This week, I have been working on the GPIO address and the C++ code. Previously, an assumption that had been made for the address of the GPIO registers, which are the control register and data register. However, these assumption can actually be verified through the circuitry of the core itself.

Analyze the Core

The most direct approach is to draw out the circuitry of the top module that had been inferred. As I drew out the circuitry of the top module, I only focus on the processor pins, switches and the gpio pins. The main part of identify and verify the problem is from the GPIO module, since the control register and data register is controlled by the address writing to the GPIO module. Where the third bit of the address will correspond to control and data register with 0 and 1 respectively. The hardware circuit removed the byte offset, which ensures that address always increment in byte.

To verify the software part, I traced the simulator instructions, on the store and load instructions that had executed. This also enable me to identify the bug in the C++ code, where wrong register are being read and written to.

SPI communication between the PIC and FPGA

After fixed the bug on the GPIO, I continued with the SPI module. I drew out the SPI module to identify how to write the C++ code, but it is not as easy as I thought it would be. As I draw the SPI module out, I found some minor bug in my inference.

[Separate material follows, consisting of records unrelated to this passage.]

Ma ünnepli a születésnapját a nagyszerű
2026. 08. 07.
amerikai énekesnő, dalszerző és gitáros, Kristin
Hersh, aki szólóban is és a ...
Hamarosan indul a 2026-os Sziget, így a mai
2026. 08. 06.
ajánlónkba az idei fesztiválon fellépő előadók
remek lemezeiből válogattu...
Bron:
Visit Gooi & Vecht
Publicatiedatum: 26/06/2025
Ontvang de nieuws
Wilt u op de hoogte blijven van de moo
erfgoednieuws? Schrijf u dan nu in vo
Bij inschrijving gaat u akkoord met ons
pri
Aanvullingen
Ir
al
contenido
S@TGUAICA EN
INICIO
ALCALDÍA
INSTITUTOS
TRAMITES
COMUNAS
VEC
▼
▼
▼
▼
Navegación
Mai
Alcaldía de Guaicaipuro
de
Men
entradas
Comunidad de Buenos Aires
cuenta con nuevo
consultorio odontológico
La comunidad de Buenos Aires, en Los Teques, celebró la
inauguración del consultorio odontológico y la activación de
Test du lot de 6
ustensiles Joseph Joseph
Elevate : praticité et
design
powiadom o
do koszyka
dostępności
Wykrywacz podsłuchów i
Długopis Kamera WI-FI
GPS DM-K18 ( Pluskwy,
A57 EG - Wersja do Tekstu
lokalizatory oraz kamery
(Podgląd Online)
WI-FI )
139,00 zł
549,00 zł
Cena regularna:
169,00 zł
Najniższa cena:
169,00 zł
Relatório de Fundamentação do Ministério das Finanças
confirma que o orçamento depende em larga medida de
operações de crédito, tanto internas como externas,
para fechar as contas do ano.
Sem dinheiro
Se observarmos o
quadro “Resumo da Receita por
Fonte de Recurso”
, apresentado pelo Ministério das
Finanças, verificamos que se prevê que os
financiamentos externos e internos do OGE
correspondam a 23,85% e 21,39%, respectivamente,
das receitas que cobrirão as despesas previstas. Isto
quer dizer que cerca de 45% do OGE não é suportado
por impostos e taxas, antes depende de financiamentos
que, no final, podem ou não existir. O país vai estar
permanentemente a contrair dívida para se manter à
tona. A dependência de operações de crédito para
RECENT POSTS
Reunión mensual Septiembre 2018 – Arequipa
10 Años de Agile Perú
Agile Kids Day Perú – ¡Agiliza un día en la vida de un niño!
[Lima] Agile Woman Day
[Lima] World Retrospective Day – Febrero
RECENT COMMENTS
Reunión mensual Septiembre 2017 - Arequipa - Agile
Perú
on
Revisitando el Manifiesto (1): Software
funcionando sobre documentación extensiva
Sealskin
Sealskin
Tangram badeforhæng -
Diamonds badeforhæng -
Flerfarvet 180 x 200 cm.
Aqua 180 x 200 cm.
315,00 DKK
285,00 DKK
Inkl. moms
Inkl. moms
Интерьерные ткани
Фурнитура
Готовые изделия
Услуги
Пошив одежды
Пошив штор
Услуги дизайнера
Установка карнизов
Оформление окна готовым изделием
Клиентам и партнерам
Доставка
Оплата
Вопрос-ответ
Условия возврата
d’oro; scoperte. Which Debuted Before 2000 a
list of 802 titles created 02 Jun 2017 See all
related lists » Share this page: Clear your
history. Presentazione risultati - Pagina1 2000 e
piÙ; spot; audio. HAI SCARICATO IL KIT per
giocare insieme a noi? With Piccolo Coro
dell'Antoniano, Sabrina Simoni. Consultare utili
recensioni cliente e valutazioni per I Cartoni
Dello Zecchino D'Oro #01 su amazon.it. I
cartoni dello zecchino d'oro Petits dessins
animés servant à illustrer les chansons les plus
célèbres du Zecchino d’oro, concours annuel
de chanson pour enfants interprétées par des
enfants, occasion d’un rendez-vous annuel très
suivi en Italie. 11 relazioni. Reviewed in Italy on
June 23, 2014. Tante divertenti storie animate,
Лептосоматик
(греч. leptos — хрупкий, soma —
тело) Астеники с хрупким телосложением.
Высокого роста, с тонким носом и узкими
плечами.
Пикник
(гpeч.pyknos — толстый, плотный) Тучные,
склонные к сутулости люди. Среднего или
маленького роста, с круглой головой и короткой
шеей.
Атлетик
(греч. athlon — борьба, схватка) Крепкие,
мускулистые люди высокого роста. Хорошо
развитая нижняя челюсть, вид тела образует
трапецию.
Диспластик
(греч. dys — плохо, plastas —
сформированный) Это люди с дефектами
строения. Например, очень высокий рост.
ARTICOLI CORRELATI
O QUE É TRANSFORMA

Later, I try to follow the arduino SPI library, but I still could not figure out how they actually work with the Verilog module.

Also, inferring the SPI module actually makes the JointJS of the application failed to function properly. Where the wire does not indicate signal anymore. As I traced from the simulator, the instructions seems to be running fine, but the JointJS does not. Since the problem exists previously, I tried to discuss with my colleague Jeunn Hao, and hopefully the problem would be able to solve soon.